(a) Calculate the tension in a vertical strand of spider web if a spider of mass 8.00×10⁻⁵ kg hangs motionless on it.

(b) Calculate the tension in a horizontal strand of spider web if the same spider sits motionless in the middle of it, much like the tightrope walker in Figure 4.17. The strand sags at an angle of 12º below the horizontal. Compare this with the tension in the vertical strand (find their ratio).

Whatever supports a load, it must supply an upward force equal to the weight of the load. This upward force is called the normal force.

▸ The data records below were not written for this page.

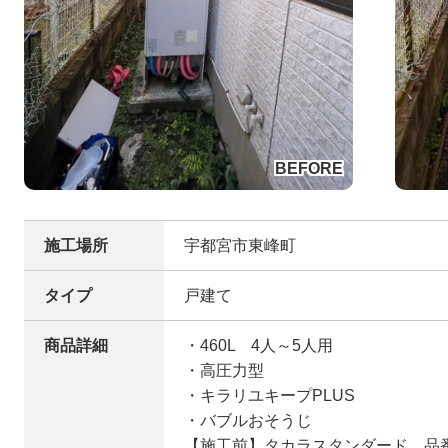
施工場所
宇都宮市東峰町
タイプ
戸建て
商品詳細
・460L 4人～5人用
・高圧力型
・キラリユキープPLUS
・バブルおそうじ
【施工前】タカラスタンダード 品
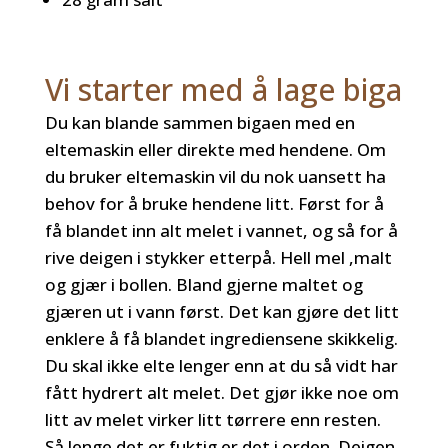
Vi starter med å lage biga
Du kan blande sammen bigaen med en
eltemaskin eller direkte med hendene. Om
du bruker eltemaskin vil du nok uansett ha
behov for å bruke hendene litt. Først for å
få blandet inn alt melet i vannet, og så for å
rive deigen i stykker etterpå. Hell mel ,malt
og gjær i bollen. Bland gjerne maltet og
gjæren ut i vann først. Det kan gjøre det litt
enklere å få blandet ingrediensene skikkelig.
Du skal ikke elte lenger enn at du så vidt har
fått hydrert alt melet. Det gjør ikke noe om
litt av melet virker litt tørrere enn resten.
Så lenge det er fuktig er det i orden. Deigen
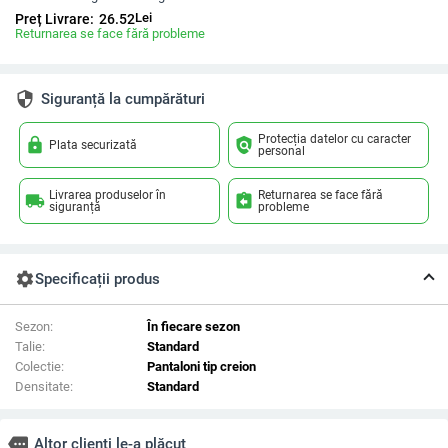
Lei
Preț Livrare:
26.52
Returnarea se face fără probleme
security
Siguranță la cumpărături
Protecția datelor cu caracter
lock
policy
Plata securizată
personal
Livrarea produselor în
Returnarea se face fără
local_shipping
assignment_return
siguranță
probleme
settings
Specificații produs
Sezon:
În fiecare sezon
Talie:
Standard
Colectie:
Pantaloni tip creion
Densitate:
Standard
more
Altor clienți le-a plăcut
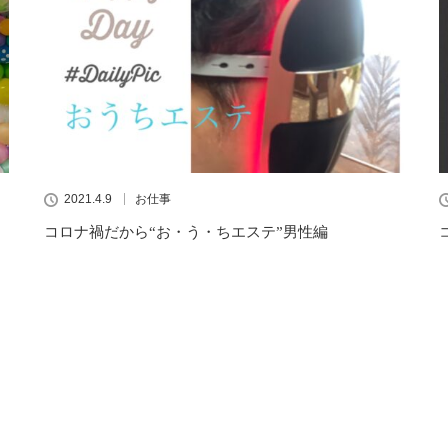
2021.4.9
お仕事
コロナ禍だから“お・う・ちエステ”男性編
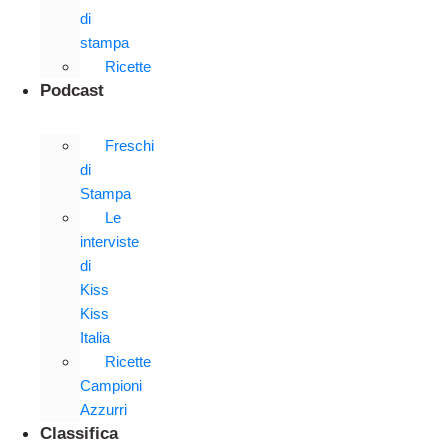
di
stampa
Ricette
Podcast
Freschi
di
Stampa
Le
interviste
di
Kiss
Kiss
Italia
Ricette
Campioni
Azzurri
Classifica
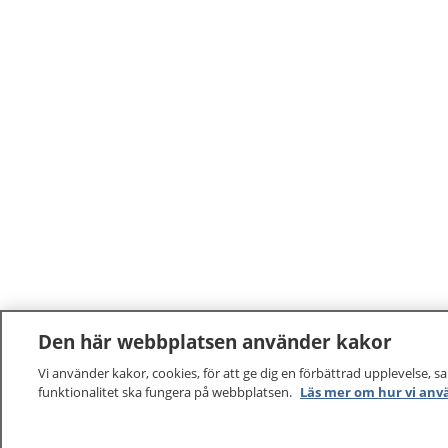
Den här webbplatsen använder kakor
Vi använder kakor, cookies, för att ge dig en förbättrad upplevelse, s
funktionalitet ska fungera på webbplatsen.
Läs mer om hur vi anv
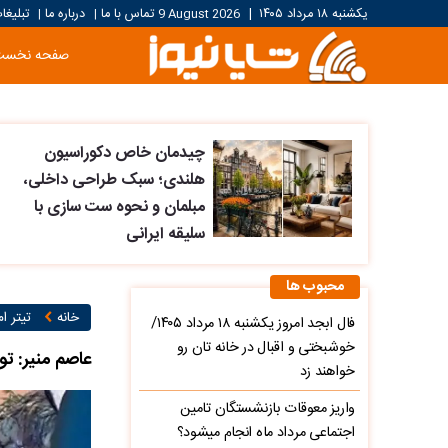
یکشنبه ۱۸ مرداد ۱۴۰۵
|
9 August 2026
تماس با ما
درباره ما
تبلیغا
|
|
صفحه نخست
چیدمان خاص دکوراسیون
هلندی؛ سبک طراحی داخلی،
مبلمان و نحوه ست سازی با
سلیقه ایرانی
محبوب ها
خانه
تیتر ام
فال ابجد امروز یکشنبه ۱۸ مرداد ۱۴۰۵/
خوشبختی و اقبال در خانه تان رو
عاصم منیر: تو
خواهند زد
واریز معوقات بازنشستگان تامین
اجتماعی مرداد ماه انجام میشود؟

The tension which acts upwards must be equal to the weight of the spider can be written as,

\(T = mg\)

Here, T is the tension in the vertical strand, m is the mass of the spider, and g is the acceleration due to gravity.

Substitute 8x10^-5 kg for m and 9.8 m/s² for g in the above expression, and we get,

\(\begin{array}{l}T = 8 \times {10^{ - 5}}\;{\rm{kg}} \times 9.8\;{\rm{m/}}{{\rm{s}}^{\rm{2}}}\\T = 7.84 \times {10^{ - 4}}\;{\rm{N}}\end{array}\)

Hence, the tension in the vertical strand is 7.84x10^-4 N.

Write the expression or calculate the tension in the horizontal strand as:

\(T' = \frac{{mg}}{{2\sin \theta }}\)

Here, T’ is the tension in the horizontal strand and\(\theta \)is the angle at which the strand sags below the horizontal.

Substitute 8x10^-5 kg for m, 12⁰ for\(\theta \), and 9.8 m/s² for g in the above expression, and we get,

\(\begin{array}{c}T' = \frac{{8 \times {{10}^{ - 5}}\;{\rm{kg}} \times 9.8\;{\rm{m/}}{{\rm{s}}^{\rm{2}}}}}{{2 \times \sin {{12}^\circ }}}\\ = \frac{{7.84 \times {{10}^{ - 4}}\;{\rm{N}}}}{{2 \times 0.2079}}\\ = 1.89 \times {10^{ - 3}}\;{\rm{N}}\end{array}\)

Hence, the tension in the horizontal strand is 1.89x10^-3 N.

\(\begin{array}{c}\frac{{T'}}{T} = \frac{{1.89 \times {{10}^{ - 3}}}}{{7.84 \times {{10}^{ - 4}}}}\\ = 2.4\end{array}\)

Hence, the tension in the horizontal strand is 2.4 times more than that in the vertical strand.